Visions of William B. Travis, Davy Crockett, and Jim Bowie fighting to the death at the Alamo in 1836 linger while we cruise and climb northwestward from San Antonio, Texas. The really inspirational driving starts in Bandera-“Cowboy Capital of the World”-where the Frontier Times Museum merits a visit. Its founder, John Marvin Hunter, born in 1880, published the local newspaper, wrote many books about the Wild West, and was a great collector of western memorabilia.
Outside the town, our torquey Pontiac GTO flexes its muscles on the Texas Hill Country Trail. Tiny settlements punctuate the road before we turn north near the entrance to Garner State Park. Walnut trees and live oaks overlook this stretch of Route 83, which was a feeder for the storied Chisholm Trail when cowboys herded cattle to the railhead at Abilene after the Civil War. A plaque in the scenic overlook north of Leakey reminds us that this is the Texas Vietnam Veterans Memorial Highway.

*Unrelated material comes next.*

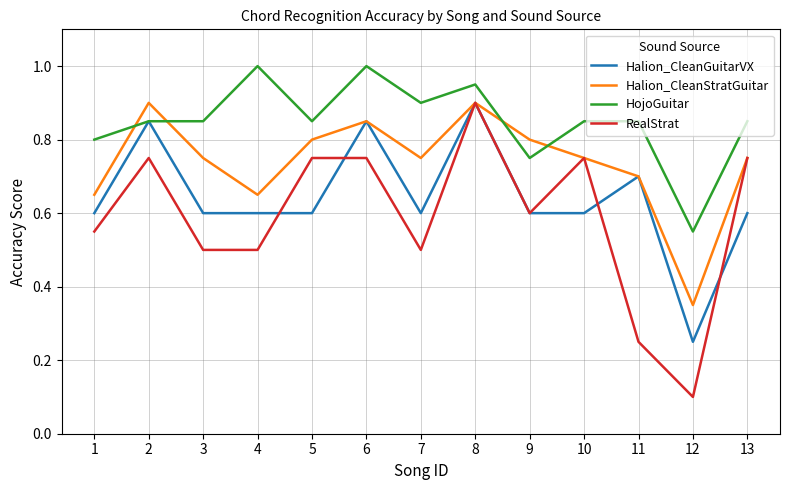

What are all the series names shown in the legend?

Halion_CleanGuitarVX, Halion_CleanStratGuitar, HojoGuitar, RealStrat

A few miles later, the Texas Hill Country Trail turns east and heads for Kerrville, running across limestone uplands carved by the Little Guadalupe River, which the road crosses several times. When that happens, long views contrast with cliffs, shady gorges, and a few of the Lone Star State’s countless pecan orchards.
Be patient in Kerrville, where slow-moving traffic comes as something of a shock. Then finish the 180-mile drive in Fredericksburg, which is more German than many places in Germany. This attractive little town is where the future Fleet Admiral Chester W. Nimitz was born in 1885. The “modest, calm, polite” son of a widowed mother became the Pacific Fleet’s commander-in-chief after Pearl Harbor. His childhood home on Main Street is part of the nine-acre National Museum of the Pacific War.
Crockett, San Antonio (210-225-6500; www.crocketthotel.com). Not fancy, but a stone’s throw from the Alamo.
Menger, San Antonio (210-223-4361; www. mengerhotel.com). Claims to be the oldest hotel west of the Mississippi.
Fredericksburg Inn (830-997-0202; www.fredericksburg-inn.com). Comfortable and modern, near Admiral Nimitz’s childhood home.
Do set an hour aside to see Alamo-The Price of Freedom in San Antonio’s IMAX theater.
Do heed all the water-on-road warnings on the Texas Hill Country Trail.
Don’t keep going straight at the crossroads in Bandera. Our route doglegs right and left.
Eat & drinkMi Tierra Cafe, San Antonio (210- 225-1262; www.mitierracafe.com). A landmark in Market Square since 1941. Locals rave about the Mexican barbecue.
Colonial Room, San Antonio (210- 223-4361; www. mengerhotel.com). Classy restaurant in a hotel whose guests have included Ulysses S. Grant and Robert E. Lee.
Rose Hill Manor, Stonewall (877-767-3445; www.rose-hill. com). The best food in the Hill Country.
Texas Travel (800-452- 9292; www.traveltex.com).
13 Days to Glory, Lon Tinkle, Texas University Press.
National Museum of the Pacific War (830-997- 4379; www.nimitz-museum.com).
What we drove
The Pontiac GTO is a classic front-engine, rear-drive American muscle car. The cherished stereotype depicts Texas as the bigger-is-better state, so the 6.0-liter V-8’s 400 hp and 400 lb-ft of torque were delightfully appropriate. There are slicker six-speed manual gearboxes on the market, but all that torque virtually eliminates the need to downshift.